- **Your assignment**
Check each statement against the reunion thread below, answering yes or no and quoting the words of the thread that decide it. 1. Tickets for the reunion cost £10 each. 2. The reunion was planned to take place at Riverside Interiors. 3. People were asked to say whether they were coming before Saturday 24 September.

━━━ Passage for review ━━━

# General > Reunions >  Thurso High - Class of 1980 Reunion

## Bobinovich

Planned for 15th October 2011 in the Weigh Inn - Facebook page *here*  :Grin:

----------


## bronco

Hi  not sure if this was my year or not cant remember, mind not as goon now over 40!!  I was 42 beginning of this year so will this be my year!! Don you have any names who were in that year to see if it helps! Thanks

----------


## Bobinovich

Facebook page has since changed - now *here*.  Will PM some names.

----------


## Bobinovich

Tickets for this reunion are available from Riverside Interiors, Thurso priced £10 each  :Grin:

----------


## ellimac

Hi

Would the people who are coming to the Class of 1980 School Reunion please let us know via the Facebook Link that Bobinovich has put on here...  We need to get numbers in as so far the response has been very poor and if we dont get the numbers, then sorry but it will not go ahead.....  If you are going or you know people who are and there not on Facebook, can you please let us know before Saturday 24 September....  There is a message on Facebook asking for people to respond but nobody hardly has....  A lot of work has gone into the organising of this and it would be a shame for it to be cancelled....

Thanks

----------


## corrievannie

Hi 
   I am not on face book but it appears the link does not work.To be honest I have just noticed this just now and havent seen anything about it esle where. Probably could do with a publicity boost.  
   PM me and I will try and help if you want?

----------


## Bobinovich

Reunion tomorrow - still time for latecomers  :Grin:  !!

----------

━━━ Input data ━━━

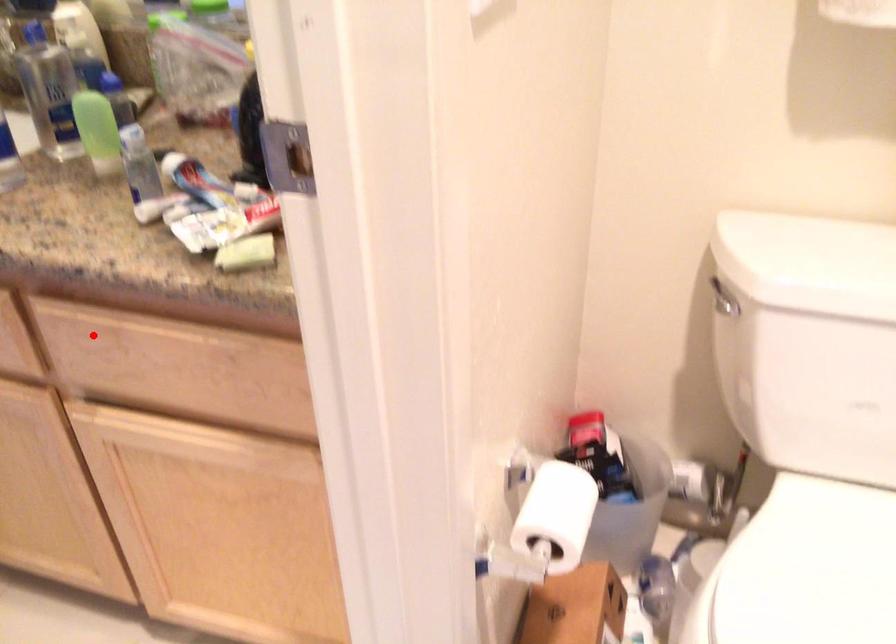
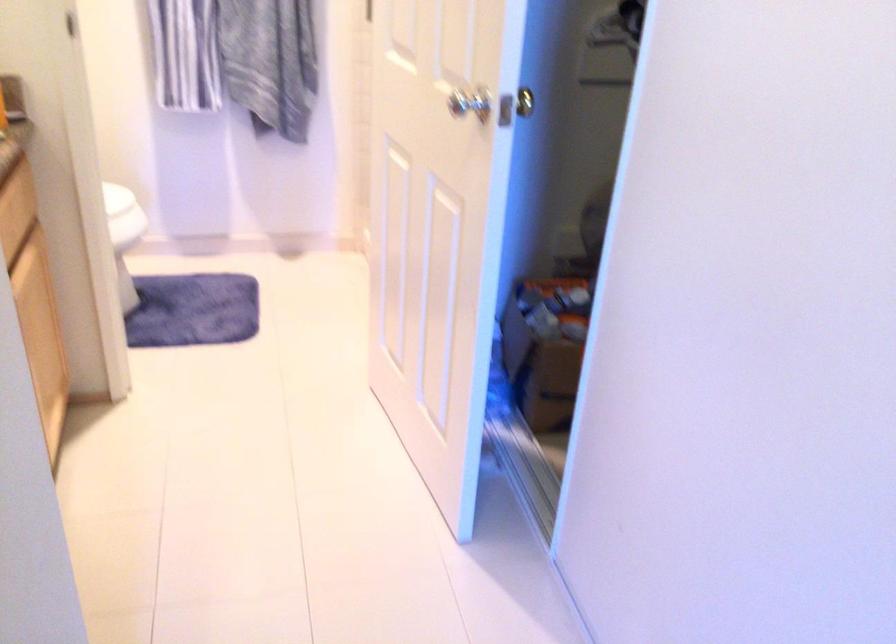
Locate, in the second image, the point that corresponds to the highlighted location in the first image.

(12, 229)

━━━

- **Solved exercise**
1. Yes: "priced £10 each"
2. No: "Planned for 15th October 2011 in the Weigh Inn"
3. Yes: "can you please let us know before Saturday 24 September"